I have decided to buy a light box, but with ambivalence. I hate how medical science calls this condition Seasonal Affective Disorder. It is perfectly natural (not dysfunctional) for people's energy to go through cycles over the course of a year. Many animals in these latitudes hibernate. A few generations ago our own ancestors conserved essential resources by eating differently and sleeping through long nights in a warm cave. Many of the behaviours psychiatry calls mental illness are merely variations, our brains experimenting in order to adapt. Some, like the depression that afflicts some individuals in winter, are reasonable responses to social pressure that runs contrary to nature.

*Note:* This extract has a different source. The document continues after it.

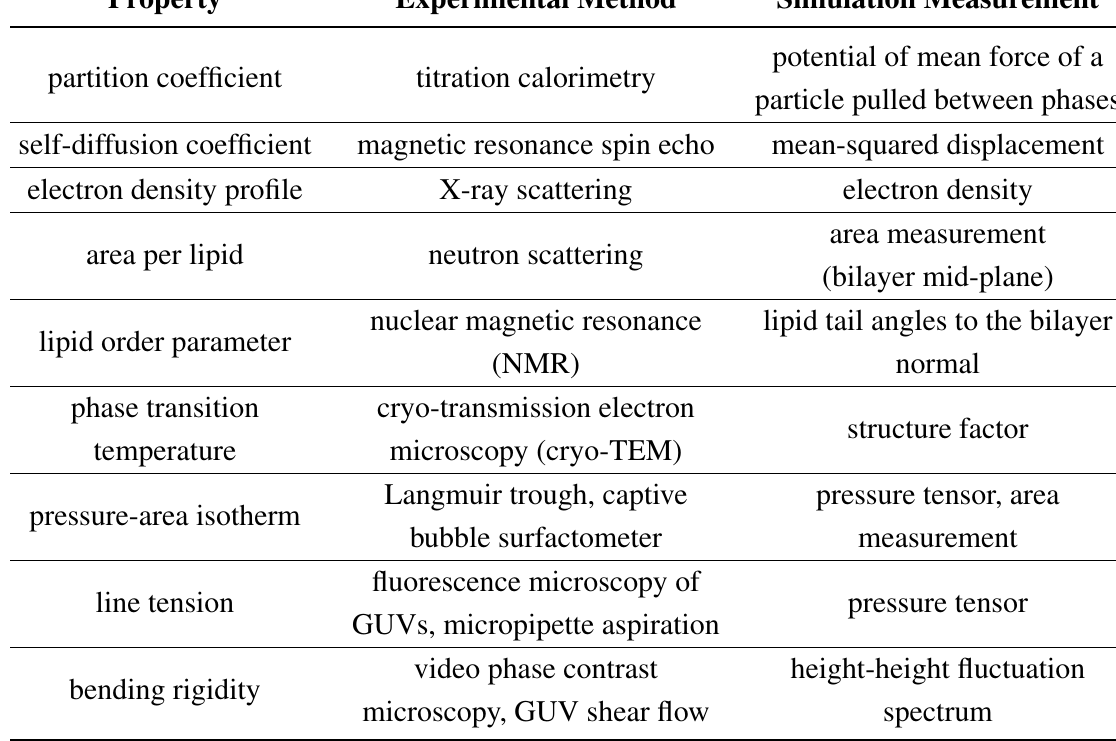
Table 2. Summary of corresponding experimental methods and simulation measurements which may be used match key physical properties of soft matter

The primary yarn in this square is something from Dye-Version I bought at Kitchener-Waterloo Knitters' Fair earlier this month. These fiery colours evoke an Ontario landscape in autumn. This is one of the most beautiful times of year, but also a perilous one, when my moods and energy respond to the loss of daylight. Some years in October and November I have found my inner landscape eerily out of sync, disconsolate, bogged down, unable to celebrate the vividness around me.
Why am I buying a light box? Why do I submit to manipulating my own environment in an attempt to conform to societal standards I disapprove of? Why do I take a pill to treat a sickness that isn't sick?

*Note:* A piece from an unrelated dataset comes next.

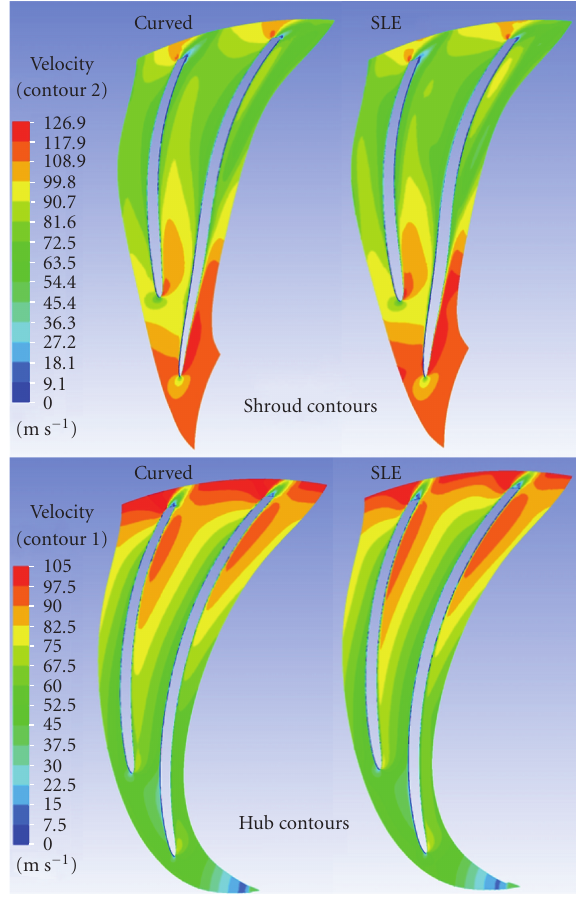
Figure 7: Relative velocity contours along the hub and shroud of the impeller at flow factor of 0.0713.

The only answer I have is that when I am out of pace with the world, I suffer. No matter how misguided the system is, I have to live in it. And as long as I'm depressed, I won't have any power to change the system. We have to make some sacrifices, waver on our principles occasionally.
So I plan to purchase this thing. Maybe it's like sending my brain for a little vacation on a tropical beach, every morning of the winter. That, too, is something my caveman ancestors could not have done, but I have to admit I like the idea.
The four other other coloured yarns represent states of mind that pertain to this problem: grey for depression, gold for light, violet for creativity, and pale peach for peace.